Egypt has seen a wave of violence, mainly attacks by Islamist militants based in the Sinai peninsula on security forces, since the army ousted President Mohamed Morsi of the Muslim Brotherhood in July following mass protests against him.
Sinai-based militant groups have previously claimed bomb attacks in Cairo. There was no immediate claim of responsibility for Wednesday's attacks.

U.S. to withhold military aid
Meanwhile, U.S. congressional leaders are considering withholding more than $1 billion in military support to Cairo after Egyptian courts delivered mass death sentences to opposition figures and lengthy jail terms for journalists.
Egypt's judiciary has handed out mass death sentences to Islamists in recent months and on Monday jailed journalists from Al Jazeera television, accusing them of aiding the outlawed Muslim Brotherhood, drawing international condemnation.
Following a week of harsh court decisions that attracted international scorn, Senator Patrick Leahy, chairman of the U.S. Senate subcommittee that supervises foreign aid, advised that additional funding should be withheld until Cairo authorities prove their commitment to upholding human rights, RT reported. 
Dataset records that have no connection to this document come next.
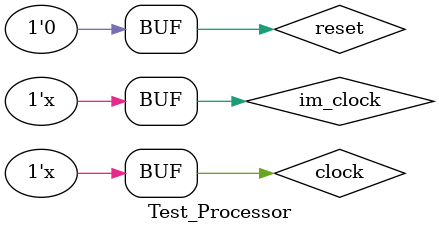
<source format=v>
`timescale 1ns / 1ps


module Test_Processor;

	// Inputs
	reg clock;
	reg im_clock;
	reg reset;

	// Outputs
	wire [31:0] Result;
	wire [31:0] read_addr;
	wire [31:0] instr;
	// Instantiate the Unit Under Test (UUT)
	RISC_Processor uut (
		.clock(clock), 
		.im_clock(im_clock), 
		.reset(reset), 
		.Result(Result), 
		.read_addr(read_addr), 
		.instr(instr)
	);

	initial begin
		// Initialize Inputs
		clock = 0;
		im_clock = 0;
		reset = 0;
		#100;
		reset =1;
		#500;
		reset=0;
		// Wait 100 ns for global reset to finish
		
		// Add stimulus here
	end

	always #2 im_clock = !im_clock;
	always #50 clock = !clock;

endmodule

</source>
"Withholding military aid to the Egyptian regime has let its leaders know that repressive actions and abuses of human rights and the rule of law are deeply concerning to the American people, and to many in Congress," Leahy said in a statement ruing Cairo's "descent toward despotism." 
Ever since it agreed to a peace treaty with Israel back in 1979, Cairo has been the beneficiary of around $1.3 billion annually in military aid, in addition to $200 million in economic and democracy-building support. 

Sisi arrives in Algiers on first state visit
In another development, Sisi arrived in Algiers Wednesday for his first trip abroad since being elected in May, official media reported.
The ex-army chief was welcomed on arrival by Algerian premier Abdelmalek Sellal and Senate speaker Abdelkader Bensalah, and was due to meet President Abdelaziz Bouteflika, whose chronic health problems have severely limited his movements, AFP reported. 
The leaders of the two North African nations will focus on ways of "promoting the brotherly relations and cooperation that exist between the two countries and on issues linked to the situation in the Arab world and Africa," the APS news agency said.
Algeria and Egypt both neighbor Libya, which has been gripped by deadly violence since the NATO-backed ouster of dictator Muammar Gaddafi in 2011.
Algeria called for a "peaceful transition" in Egypt after Islamist president Mohammad Morsi was ousted by Sisi, then head of the army, in July last year.